Vacano hatte bei der Produktion des Spielfilms im Jahr 1981 ein Honorar von rund 100 .000 Euro erhalten. Er hielt dies für nicht ausreichend und forderte einen angemessenen Anteil an den Erlösen der Film-Vermarktung. In seiner Klage berief er sich auf den Fairnessparagrafen im deutschen Urheberrecht: Die Produktionsfirma Bavaria Film, der Westdeutsche Rundfunk (WDR) und die »E. V.M.« GmbH, die den Film auf Video und DVD verbreitet, hätten mit dem Film derart hohe Einnahmen erzielt, dass ein auffälliges Missverhältnis entstanden sei.

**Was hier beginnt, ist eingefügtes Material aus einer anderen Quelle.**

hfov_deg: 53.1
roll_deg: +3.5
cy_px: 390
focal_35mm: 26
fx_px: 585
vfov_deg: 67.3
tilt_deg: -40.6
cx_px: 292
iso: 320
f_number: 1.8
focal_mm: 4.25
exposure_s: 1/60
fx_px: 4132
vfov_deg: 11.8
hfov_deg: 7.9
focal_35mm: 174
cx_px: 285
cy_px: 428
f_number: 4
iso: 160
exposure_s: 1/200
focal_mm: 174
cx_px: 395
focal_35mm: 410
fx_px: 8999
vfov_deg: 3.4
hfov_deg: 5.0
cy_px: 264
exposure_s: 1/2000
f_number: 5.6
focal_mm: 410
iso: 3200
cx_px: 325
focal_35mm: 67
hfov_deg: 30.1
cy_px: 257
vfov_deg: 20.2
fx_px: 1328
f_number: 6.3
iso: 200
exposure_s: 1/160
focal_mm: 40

Der größte Gewinn des Urteils ist aber, dass die Lizenzinhaber und Leistungsschutzrechteinhaber vom Gericht gezwungen wurden, über ihre Einnahmen und Verdienste öffentlich Rechenschaft zu geben. Das Ergebnis: Der Film hatte der Bavaria alleine mit ihrer »Filmtour« in Grünwald zwischen 1995 bis 2013 über 40 Millionen Euro eingespielt. Sende- und Aufführungslizenzen nicht mitgerechnet.
Hieran gemessen ist die Summe der Nachvergütung mit etwa einem Prozent extrem gering. Die
jetzige Summe setzt sich aus 162. 000 Euro von der Bavaria, 90. 000 vom WDR, 186. 000 von E.V.M. zusammen, plus rund 150. 000 Euro an Zinsen.

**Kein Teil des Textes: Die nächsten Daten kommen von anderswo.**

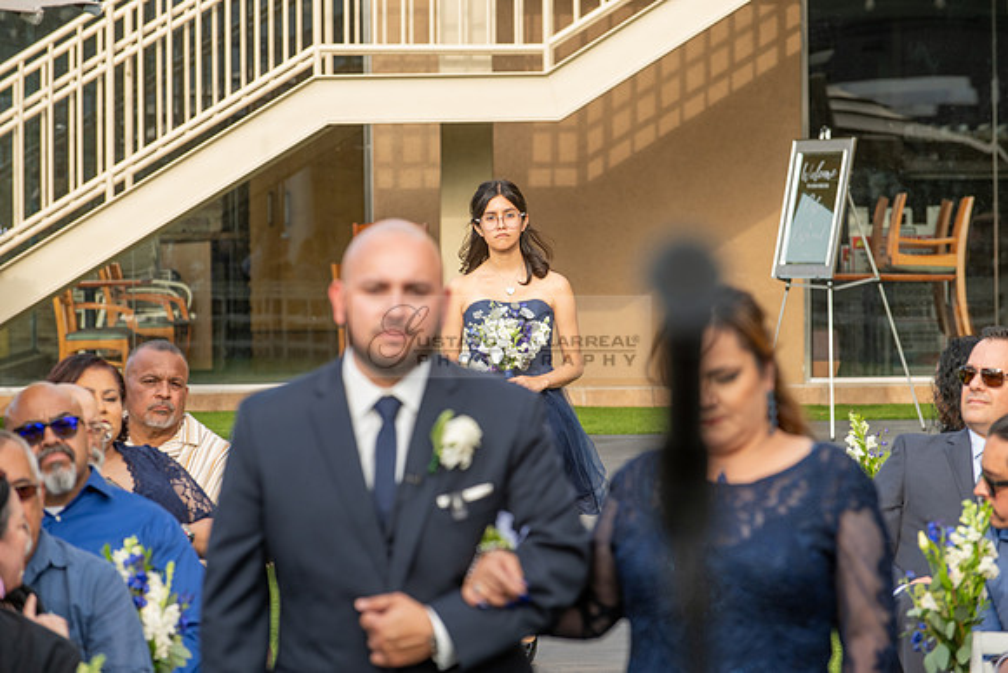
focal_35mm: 200
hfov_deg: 10.3
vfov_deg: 6.9
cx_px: 504
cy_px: 336
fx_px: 5601
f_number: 6.3
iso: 400
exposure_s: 1/250
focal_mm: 200
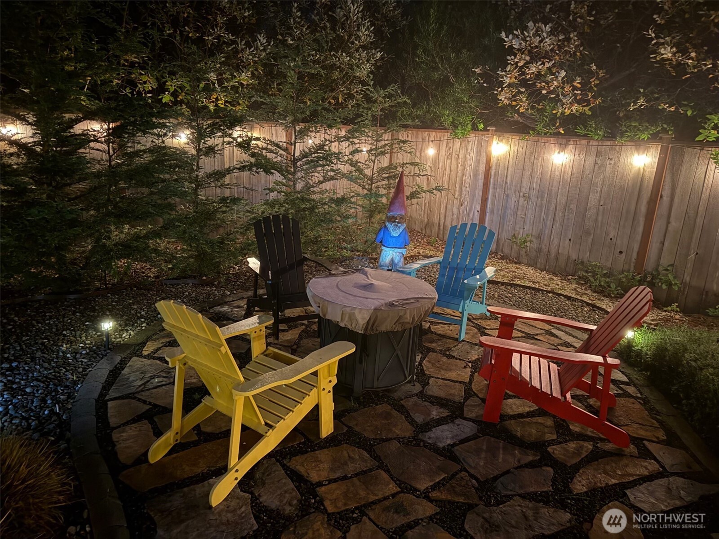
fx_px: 498
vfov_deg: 56.8
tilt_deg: -15.9
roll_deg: -3.8
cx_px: 360
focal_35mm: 24
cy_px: 270
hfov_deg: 71.6
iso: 1250
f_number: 1.78
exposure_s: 1/9
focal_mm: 6.76
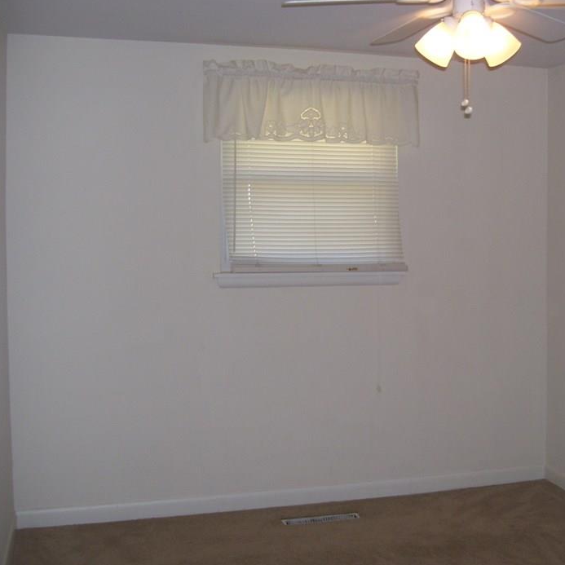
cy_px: 258
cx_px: 373
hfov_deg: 35.7
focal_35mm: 47
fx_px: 868
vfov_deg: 36.0
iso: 80
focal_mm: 6
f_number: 2.7
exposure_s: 1/60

Ebenso wichtig dürfte für alle potentiellen Kläger die Feststellung des Gerichts sein, dass Vacano auch zukünftig angemessen an den Erlösen beteiligt werden muss: Was die Bavaria und die Videofirma angeht, so müssen sie halbjährlich ihre Erlöse abrechnen und ihm davon 2,25 Prozent ausbezahlen. Der WDR ist für jede Wiederholung des Films mit 20 Prozent der Erstvergütung dabei. Das Ganze gilt für die gesamte Dauer des Urheber-Schutzes, also 70 Jahre nach Vacanos Tod.
Das Urteil ist das erste bundesweit, in dem einem Kameramann eine Nachvergütung zugesprochen wird. Vacanos Kollegen können sich nun darauf berufen, müssten aber jeweils eigens klagen – solange, bis die Unternehmen ihre Nachvergütungsregeln an die Rechtssprechung angleichen. Das Oberlandesgericht hat die Revision zum Bundesgerichtshof (BGH) nicht zugelassen.